Шульгина спасли евреи. Евреи его арестовывали, они же и спасали.
«Некто Гинзбург, гласный городской Думы от партии большевиков», узнав его в арестантском помещении, сообщил о нем его семье и наказал, чтобы не называлась его фамилия при передаче еды. Вторым спасителем стал адвокат Соломон Ахманицкий (Амханицкий), левый эсер, самочинно организовавший «трибунал» из киевских адвокатов, тоже евреев — для спасения арестованных. Не забудем и о Георгии Пятакове.
Выйдя на волю, Шульгин скрывался до ухода большевиков из Киева.
1 марта 1918 года в город вошли немецкие военные части. Германия на переговорах в Брест-Литовске признала УНР и получила право действовать на основании межправительственного договора, хотя, конечно, это было условностью.

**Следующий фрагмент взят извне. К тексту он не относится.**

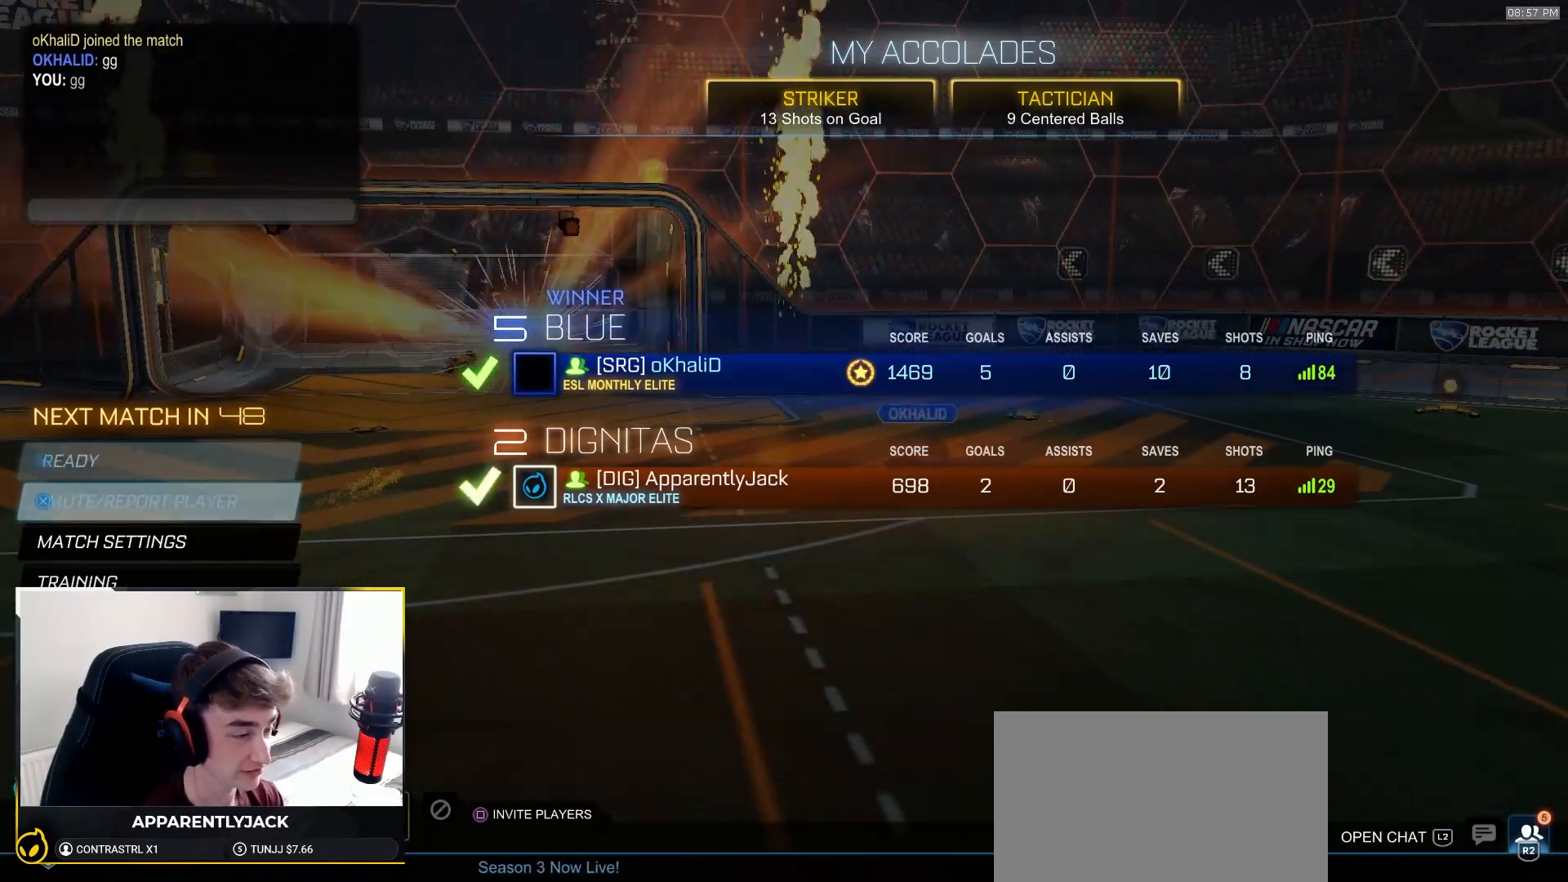
{"buttons": [], "left_stick": "center", "right_stick": "center", "events": []}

В признании Германией УНР была одна неприятная для «украинствующих» деталь. Командующий германским Восточным фронтом генерал Макс Гофман в интервью английской газете «Дейли мейл» пояснил: «Россия, подписавшая Брест-Литовский договор, не может оставаться расчлененной, она найдет свое государственное единство. Украина и другие государственные образования не более как эфемерное создание… В действительности Украина — это дело моих рук, а вовсе не творение сознательной воли русского народа. Никто другой, как я, создал Украину, чтобы иметь возможность заключить мир, хотя бы с одной частью России…»[354]
Об интервью Гофмана говорилось в шульгинской газете «Великая Россия» (1919. 14 (27) июня), выходившей в Екатеринодаре и Ростове и распространявшейся на территории, контролируемой Деникиным.
На появление в Киеве немцев Шульгин отреагировал статьей в «Киевлянине», в которой объявлял, что отказывается выпускать газету, потому что Российская империя продолжает войну с Германией. Он не признал ни Октябрьскую революцию, ни Брестский мир.
«Карта Европы будет вычерчена на кровавых полях Франции, где произойдет последняя решительная битва… Так как мы немцев не звали, то мы не хотим пользоваться благами относительного спокойствия и некоторой политической свободы, которые немцы нам принесли. Мы на это не имеем права… Мы были всегда честными противниками. И своим принципам не изменим. Пришедшим в наш город немцам мы это говорим открыто и прямо. Мы — ваши враги. Мы можем быть вашими военнопленными, но вашими друзьями мы не будем до тех пор, пока идет война. У нас только одно слово. Мы дали его французам и англичанам, и пока они проливают свою кровь в борьбе с вами за себя и за нас, мы можем быть только вашими врагами, а не издавать газету под вашим крылышком».
«Статья вышла 10-го марта в шестнадцатом номере „Киевлянина“.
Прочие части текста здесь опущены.